Skal, vita da eroe: dal sisma di Haiti ai campi dorati Nba
Joseph Campbell era un saggista e uno storico delle religioni americano. Ispirandosi a Jung e alle figure archetipiche che, secondo lo psicologo svizzero, sono collocate nell'inconscio collettivo, scrisse nel 1949 un libro destinato a cambiare il futuro della narrazione. La sua intuizione fu di identificare quegli archetipi che stanno alla base di tutti i miti e grandi storie della letteratura, del cinema, del teatro. Il libro si intitola Il viaggio dell'eroe e ha influenzato generazioni intere di scrittori, drammaturghi e registi, tra i quali George Lucas, autore della saga "Star Wars".
Campbell identifica varie fasi attraverso le quali passano, quasi inevitabilmente, le vite degli eroi, in carne e ossa, mitologici o letterari. L'eroe ha una nascita misteriosa, una grande difficoltà iniziale da superare, una fase liminare (una specie di ritiro dalla società dove apprende una lezione, molto spesso aiutato da un mentore) e infine un ritorno (eroico, appunto) alla società stessa.
Più volte, qui, ho sostenuto la tesi che lo sport rappresenti l'epica dei nostri giorni. Gli eroi sportivi rappresentano oggi il nuovo versante della narrazione mitologica. Proprio come nella storia di Skal Labissiere, giocatore di basket Nba, rookie (esordiente nel campionato professionistico) scelto come numero 28 dai Sacramento Kings. Il ragazzone è alto 211 centimetri ed è nato il 18 marzo 1996 a Port of Prince, capitale di Haiti. Quattro giorni fa ha festeggiato il suo ventunesimo compleanno, un numero di primavere che, apparentemente, sembrerebbero ancora poche per primeggiare in un campionato così straordinariamente complicato.
Tuttavia Skal le più grosse complicazioni della sua vita le ha risolte il pomeriggio del 12 gennaio 2010, quando un catastrofico terremoto sconvolse la sua isola, causando 230.000 morti. Skal Labissiere, aveva 14 anni, un sogno grande nel cuore e un canestro in giardino. Quel canestro gli salvò la vita: «Eravamo in auto con mio padre, stavamo tornando a casa dopo l'allenamento e lui vide che il canestro artigianale che avevamo montato sul retro della casa aveva il ferro incrinato.
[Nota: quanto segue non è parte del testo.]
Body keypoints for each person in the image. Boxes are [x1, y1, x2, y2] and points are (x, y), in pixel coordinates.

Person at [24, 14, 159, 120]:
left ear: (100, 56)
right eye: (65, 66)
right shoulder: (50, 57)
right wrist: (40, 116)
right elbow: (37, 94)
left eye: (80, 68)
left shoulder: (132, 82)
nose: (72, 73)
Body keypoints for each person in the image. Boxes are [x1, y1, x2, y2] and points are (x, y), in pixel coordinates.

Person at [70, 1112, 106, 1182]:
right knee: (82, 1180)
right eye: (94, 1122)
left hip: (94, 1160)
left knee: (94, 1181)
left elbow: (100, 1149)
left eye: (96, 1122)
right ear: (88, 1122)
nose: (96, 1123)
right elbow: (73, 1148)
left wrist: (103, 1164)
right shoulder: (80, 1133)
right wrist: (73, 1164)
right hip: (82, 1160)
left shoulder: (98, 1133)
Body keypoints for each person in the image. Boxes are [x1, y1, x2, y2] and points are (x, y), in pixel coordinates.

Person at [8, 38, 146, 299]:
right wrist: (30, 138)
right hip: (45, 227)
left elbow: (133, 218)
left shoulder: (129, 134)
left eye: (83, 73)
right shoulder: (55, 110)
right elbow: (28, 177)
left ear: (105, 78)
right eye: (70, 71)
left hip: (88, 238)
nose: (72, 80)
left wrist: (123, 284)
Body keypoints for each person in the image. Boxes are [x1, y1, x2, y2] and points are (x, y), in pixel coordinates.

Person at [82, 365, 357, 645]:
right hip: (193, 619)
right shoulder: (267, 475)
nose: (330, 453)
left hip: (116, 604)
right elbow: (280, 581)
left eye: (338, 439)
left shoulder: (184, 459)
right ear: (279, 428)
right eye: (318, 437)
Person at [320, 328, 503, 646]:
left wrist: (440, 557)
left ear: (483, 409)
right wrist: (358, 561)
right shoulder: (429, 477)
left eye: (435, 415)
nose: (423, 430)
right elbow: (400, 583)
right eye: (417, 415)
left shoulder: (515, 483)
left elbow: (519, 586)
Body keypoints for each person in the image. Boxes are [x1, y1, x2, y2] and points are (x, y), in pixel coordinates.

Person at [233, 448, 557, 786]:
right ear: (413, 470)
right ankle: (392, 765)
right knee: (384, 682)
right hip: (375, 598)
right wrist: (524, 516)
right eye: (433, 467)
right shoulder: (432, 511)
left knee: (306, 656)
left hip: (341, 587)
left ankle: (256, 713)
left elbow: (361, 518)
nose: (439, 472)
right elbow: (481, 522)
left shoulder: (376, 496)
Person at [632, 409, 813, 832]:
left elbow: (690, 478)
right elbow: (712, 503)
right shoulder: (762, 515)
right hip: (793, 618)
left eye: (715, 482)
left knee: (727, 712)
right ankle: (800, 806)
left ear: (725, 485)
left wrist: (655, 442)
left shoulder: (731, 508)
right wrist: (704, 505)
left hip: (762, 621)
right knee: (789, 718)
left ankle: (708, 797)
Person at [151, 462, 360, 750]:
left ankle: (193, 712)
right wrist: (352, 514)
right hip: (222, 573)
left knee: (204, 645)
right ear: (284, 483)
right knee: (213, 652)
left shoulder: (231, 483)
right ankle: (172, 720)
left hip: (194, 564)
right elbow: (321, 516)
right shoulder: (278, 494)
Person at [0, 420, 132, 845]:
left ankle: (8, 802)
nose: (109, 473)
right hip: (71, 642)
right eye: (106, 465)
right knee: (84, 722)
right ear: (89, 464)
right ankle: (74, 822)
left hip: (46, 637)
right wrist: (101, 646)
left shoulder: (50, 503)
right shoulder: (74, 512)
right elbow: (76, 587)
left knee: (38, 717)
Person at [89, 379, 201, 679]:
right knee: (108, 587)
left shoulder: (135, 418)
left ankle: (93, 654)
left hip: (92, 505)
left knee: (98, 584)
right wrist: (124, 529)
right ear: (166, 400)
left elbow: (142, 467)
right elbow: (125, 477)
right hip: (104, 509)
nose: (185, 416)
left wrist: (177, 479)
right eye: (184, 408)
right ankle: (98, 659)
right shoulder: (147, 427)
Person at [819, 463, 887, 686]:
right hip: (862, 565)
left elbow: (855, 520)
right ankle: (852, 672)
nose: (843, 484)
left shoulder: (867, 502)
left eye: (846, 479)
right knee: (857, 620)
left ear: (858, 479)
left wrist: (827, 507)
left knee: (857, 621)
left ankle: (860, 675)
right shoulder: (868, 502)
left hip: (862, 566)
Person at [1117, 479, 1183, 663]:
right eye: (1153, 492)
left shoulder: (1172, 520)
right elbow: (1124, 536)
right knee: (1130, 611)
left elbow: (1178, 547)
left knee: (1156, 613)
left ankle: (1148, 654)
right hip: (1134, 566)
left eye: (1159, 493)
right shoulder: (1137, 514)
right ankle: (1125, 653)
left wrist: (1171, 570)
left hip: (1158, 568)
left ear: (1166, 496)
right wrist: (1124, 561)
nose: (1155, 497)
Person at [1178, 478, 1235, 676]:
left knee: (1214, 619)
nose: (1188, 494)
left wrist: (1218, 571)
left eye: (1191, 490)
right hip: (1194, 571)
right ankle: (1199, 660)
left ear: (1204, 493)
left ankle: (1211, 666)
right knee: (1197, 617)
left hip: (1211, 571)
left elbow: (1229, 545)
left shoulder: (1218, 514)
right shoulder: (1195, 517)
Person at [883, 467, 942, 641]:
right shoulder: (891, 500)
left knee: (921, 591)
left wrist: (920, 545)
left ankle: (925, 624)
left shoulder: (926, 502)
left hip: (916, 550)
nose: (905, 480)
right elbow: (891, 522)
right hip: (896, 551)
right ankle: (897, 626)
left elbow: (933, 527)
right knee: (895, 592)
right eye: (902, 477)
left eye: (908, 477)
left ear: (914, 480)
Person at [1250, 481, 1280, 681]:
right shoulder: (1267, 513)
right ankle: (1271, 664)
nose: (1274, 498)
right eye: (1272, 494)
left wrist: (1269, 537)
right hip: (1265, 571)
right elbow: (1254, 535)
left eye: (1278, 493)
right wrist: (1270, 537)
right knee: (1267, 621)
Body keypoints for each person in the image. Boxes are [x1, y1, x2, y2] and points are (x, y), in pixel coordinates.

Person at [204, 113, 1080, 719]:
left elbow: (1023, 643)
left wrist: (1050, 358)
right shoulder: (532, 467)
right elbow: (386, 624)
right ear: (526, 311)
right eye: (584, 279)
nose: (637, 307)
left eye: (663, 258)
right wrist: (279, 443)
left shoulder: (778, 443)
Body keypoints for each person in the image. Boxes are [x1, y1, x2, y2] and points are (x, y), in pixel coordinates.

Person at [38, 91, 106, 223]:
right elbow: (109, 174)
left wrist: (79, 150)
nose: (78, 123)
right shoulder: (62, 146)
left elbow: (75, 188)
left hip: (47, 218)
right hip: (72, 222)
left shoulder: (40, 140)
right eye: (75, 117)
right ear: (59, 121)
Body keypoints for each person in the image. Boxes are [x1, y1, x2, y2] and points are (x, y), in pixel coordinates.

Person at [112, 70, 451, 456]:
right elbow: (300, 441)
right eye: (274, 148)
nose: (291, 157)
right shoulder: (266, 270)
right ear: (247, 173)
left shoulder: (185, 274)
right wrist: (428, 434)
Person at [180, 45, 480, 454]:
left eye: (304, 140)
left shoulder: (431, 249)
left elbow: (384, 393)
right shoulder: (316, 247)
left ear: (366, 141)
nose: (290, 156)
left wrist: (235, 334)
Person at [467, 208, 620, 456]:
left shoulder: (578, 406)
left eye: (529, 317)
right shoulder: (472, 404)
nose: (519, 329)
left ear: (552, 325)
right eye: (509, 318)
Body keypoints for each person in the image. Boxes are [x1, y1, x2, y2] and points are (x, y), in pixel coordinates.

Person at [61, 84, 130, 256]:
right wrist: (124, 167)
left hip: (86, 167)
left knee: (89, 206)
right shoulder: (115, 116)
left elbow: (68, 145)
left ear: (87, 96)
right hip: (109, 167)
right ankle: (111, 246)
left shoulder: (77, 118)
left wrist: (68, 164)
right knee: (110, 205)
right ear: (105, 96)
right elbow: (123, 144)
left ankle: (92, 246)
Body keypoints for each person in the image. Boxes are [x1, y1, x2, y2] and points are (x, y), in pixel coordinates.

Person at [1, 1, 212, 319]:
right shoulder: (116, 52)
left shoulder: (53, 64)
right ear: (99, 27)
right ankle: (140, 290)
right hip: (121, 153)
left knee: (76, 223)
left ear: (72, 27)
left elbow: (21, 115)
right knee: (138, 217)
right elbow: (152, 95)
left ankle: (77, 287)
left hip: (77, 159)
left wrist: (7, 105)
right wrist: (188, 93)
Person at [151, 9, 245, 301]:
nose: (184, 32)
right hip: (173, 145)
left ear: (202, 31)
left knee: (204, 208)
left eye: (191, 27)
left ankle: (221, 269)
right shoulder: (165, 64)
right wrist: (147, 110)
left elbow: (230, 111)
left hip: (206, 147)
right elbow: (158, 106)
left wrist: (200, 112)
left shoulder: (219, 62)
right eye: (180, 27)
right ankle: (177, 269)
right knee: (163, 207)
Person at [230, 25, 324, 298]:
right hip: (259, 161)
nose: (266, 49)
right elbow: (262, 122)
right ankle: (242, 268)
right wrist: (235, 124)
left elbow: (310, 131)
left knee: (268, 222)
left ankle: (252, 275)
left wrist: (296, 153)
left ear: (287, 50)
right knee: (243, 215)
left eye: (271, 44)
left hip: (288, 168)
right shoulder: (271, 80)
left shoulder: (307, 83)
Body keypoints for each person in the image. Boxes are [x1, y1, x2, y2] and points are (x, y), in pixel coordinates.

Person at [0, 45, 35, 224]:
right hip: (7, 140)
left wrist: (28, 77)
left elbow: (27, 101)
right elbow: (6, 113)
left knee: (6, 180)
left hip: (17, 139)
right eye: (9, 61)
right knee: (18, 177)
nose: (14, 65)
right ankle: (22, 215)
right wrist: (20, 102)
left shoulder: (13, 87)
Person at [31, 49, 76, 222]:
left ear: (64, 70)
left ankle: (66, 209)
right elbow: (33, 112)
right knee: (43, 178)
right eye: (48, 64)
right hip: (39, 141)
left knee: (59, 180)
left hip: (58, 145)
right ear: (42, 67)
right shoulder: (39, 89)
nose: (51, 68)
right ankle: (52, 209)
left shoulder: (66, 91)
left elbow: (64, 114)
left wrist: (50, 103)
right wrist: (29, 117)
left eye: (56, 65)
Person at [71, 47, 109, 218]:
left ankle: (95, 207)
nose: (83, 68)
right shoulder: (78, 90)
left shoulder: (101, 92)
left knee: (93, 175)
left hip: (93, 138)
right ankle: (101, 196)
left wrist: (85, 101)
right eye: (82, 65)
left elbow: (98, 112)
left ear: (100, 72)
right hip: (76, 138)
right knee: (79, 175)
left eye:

Non so per quale motivo, ma decise di non entrare subito, ma di restare fuori a metterlo a posto. È stata la nostra salvezza».
Skal pensò a lungo al suo canestro arrugginito e alla Nba nelle tre ore che trascorse sotto le macerie, finché il padre, risparmiato dai crolli perché in giardino a sistemare quell'anello di ferro, lo tirò fuori. Giovedì scorso, ottantasei mesi dopo quel pomeriggio e due giorni prima del suo compleanno, ha portato i suoi Kings alla vittoria contro i Phoenix Suns, acchiappando 11 rimbalzi e segnando 32 punti, tra cui tutti gli ultimi 16 della sua squadra. Del terremoto dice: «È stata un'esperienza terribile, ma una volta superata, è stato più facile per me raggiungere gli Stati Uniti e l'Università di Kentucky, dove ho incontrato colui che ha cambiato la mia vita: coach John Calipari».
Già, il viaggio dell'eroe: il suo venire al mondo nell'isola misteriosa, la grande difficoltà superata, il mentore e il ritorno trionfale. C'è tutto. Un altro regalo dello sport al mondo, l'ennesima prova della sua capacità di ispirarci. «Ho un sacco di buoni motivi per guardare al futuro – chiude Skal Labissiere – nella vita come sul campo da basket. E non voglio più dare nulla per scontato». Centro. Anzi, canestro.